EXERCISE DIRECTIONS:
Reproduce the listing below verbatim, but omit the pictures.

********************

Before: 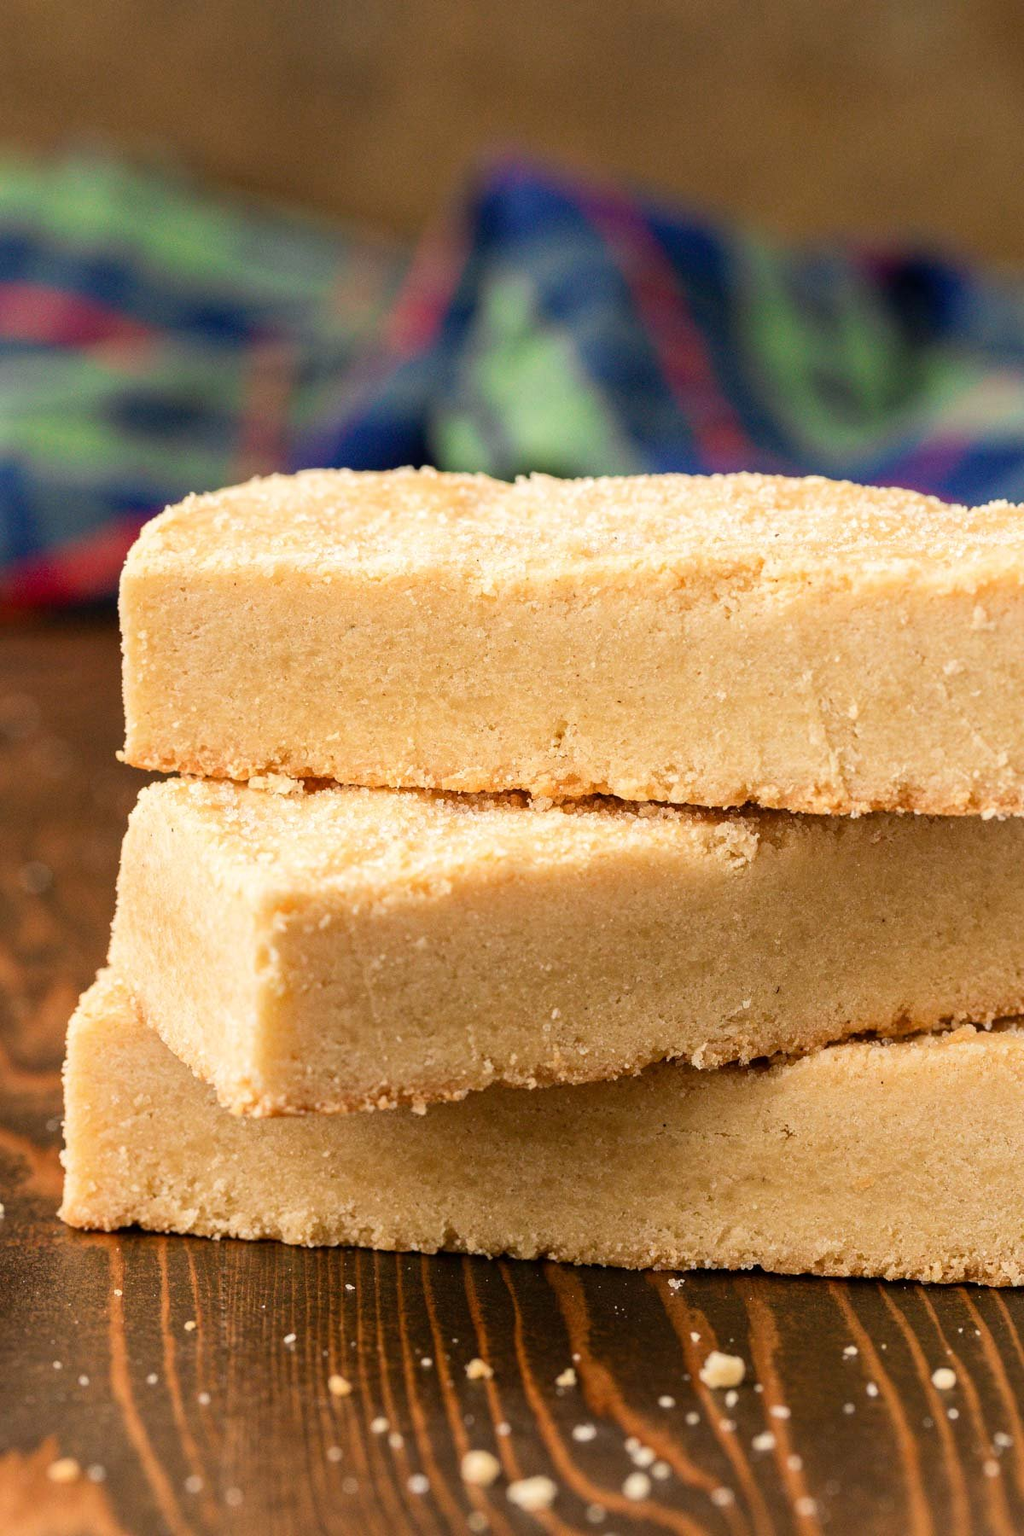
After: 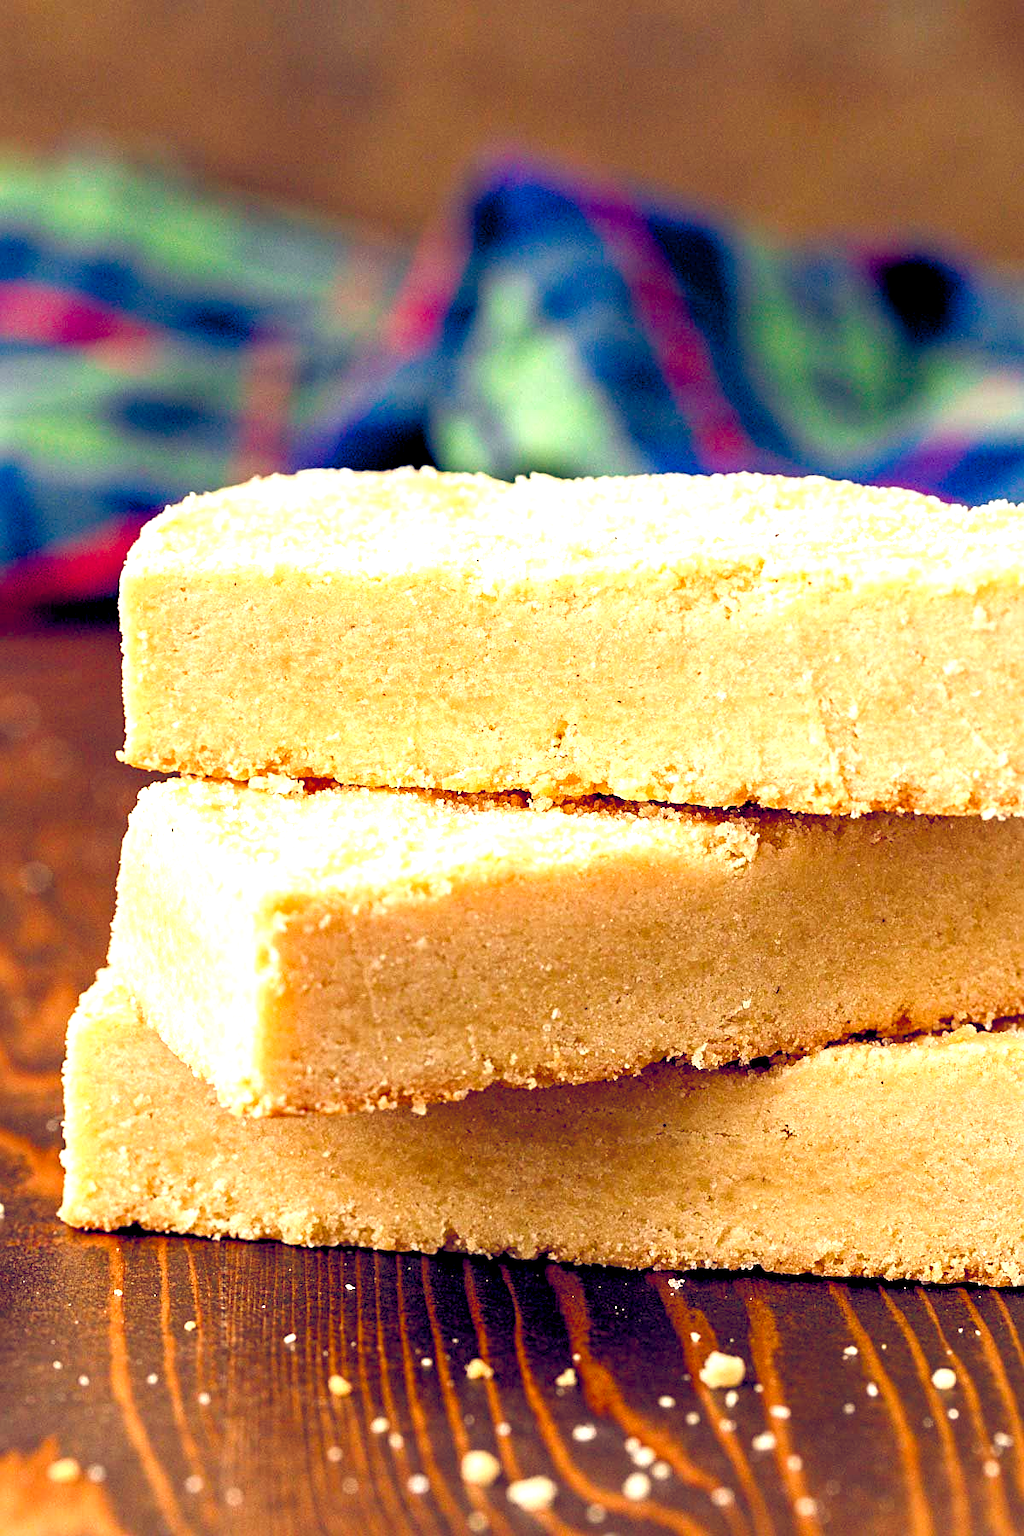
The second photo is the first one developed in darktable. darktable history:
sharpen: amount 0.489
color balance rgb: power › hue 310.93°, global offset › luminance -0.288%, global offset › chroma 0.319%, global offset › hue 260.11°, perceptual saturation grading › global saturation 35.063%, perceptual saturation grading › highlights -29.974%, perceptual saturation grading › shadows 35.846%, perceptual brilliance grading › global brilliance 25.204%
exposure: black level correction 0.004, exposure 0.016 EV, compensate highlight preservation false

********************

ANSWER FOR THIS EXERCISE:
Before: 
After: 
The second photo is the first one developed in darktable. darktable history:
sharpen: amount 0.489
color balance rgb: power › hue 310.93°, global offset › luminance -0.288%, global offset › chroma 0.319%, global offset › hue 260.11°, perceptual saturation grading › global saturation 35.063%, perceptual saturation grading › highlights -29.974%, perceptual saturation grading › shadows 35.846%, perceptual brilliance grading › global brilliance 25.204%
exposure: black level correction 0.004, exposure 0.016 EV, compensate highlight preservation false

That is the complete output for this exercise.